### [Your instructions]
In the entries below, find the line containing "de passion et". Write out that line and all lines after it, exactly, and nothing else.

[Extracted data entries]
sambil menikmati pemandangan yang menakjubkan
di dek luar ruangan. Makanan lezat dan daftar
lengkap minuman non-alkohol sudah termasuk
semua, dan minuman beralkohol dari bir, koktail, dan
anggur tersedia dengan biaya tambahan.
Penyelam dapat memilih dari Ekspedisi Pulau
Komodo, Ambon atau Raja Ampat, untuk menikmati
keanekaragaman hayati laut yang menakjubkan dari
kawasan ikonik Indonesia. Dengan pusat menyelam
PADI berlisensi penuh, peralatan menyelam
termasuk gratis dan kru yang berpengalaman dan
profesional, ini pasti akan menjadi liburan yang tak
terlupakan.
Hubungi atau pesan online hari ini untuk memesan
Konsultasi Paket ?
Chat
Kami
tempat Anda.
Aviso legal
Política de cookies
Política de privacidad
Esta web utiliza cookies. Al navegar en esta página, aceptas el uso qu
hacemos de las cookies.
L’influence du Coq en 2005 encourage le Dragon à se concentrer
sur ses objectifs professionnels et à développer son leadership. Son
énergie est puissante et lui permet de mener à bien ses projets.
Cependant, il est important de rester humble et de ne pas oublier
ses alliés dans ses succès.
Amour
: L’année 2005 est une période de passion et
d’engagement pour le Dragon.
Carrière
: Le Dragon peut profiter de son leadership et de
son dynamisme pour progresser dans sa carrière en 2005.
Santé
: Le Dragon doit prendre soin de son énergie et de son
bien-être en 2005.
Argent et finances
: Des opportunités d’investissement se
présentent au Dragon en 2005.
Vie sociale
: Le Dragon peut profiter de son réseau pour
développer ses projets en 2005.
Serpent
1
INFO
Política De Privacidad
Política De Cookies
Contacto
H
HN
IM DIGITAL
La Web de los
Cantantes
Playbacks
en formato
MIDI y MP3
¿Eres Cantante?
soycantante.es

### [Response to this task]
: L’année 2005 est une période de passion et
d’engagement pour le Dragon.
Carrière
: Le Dragon peut profiter de son leadership et de
son dynamisme pour progresser dans sa carrière en 2005.
Santé
: Le Dragon doit prendre soin de son énergie et de son
bien-être en 2005.
Argent et finances
: Des opportunités d’investissement se
présentent au Dragon en 2005.
Vie sociale
: Le Dragon peut profiter de son réseau pour
développer ses projets en 2005.
Serpent
1
INFO
Política De Privacidad
Política De Cookies
Contacto
H
HN
IM DIGITAL
La Web de los
Cantantes
Playbacks
en formato
MIDI y MP3
¿Eres Cantante?
soycantante.es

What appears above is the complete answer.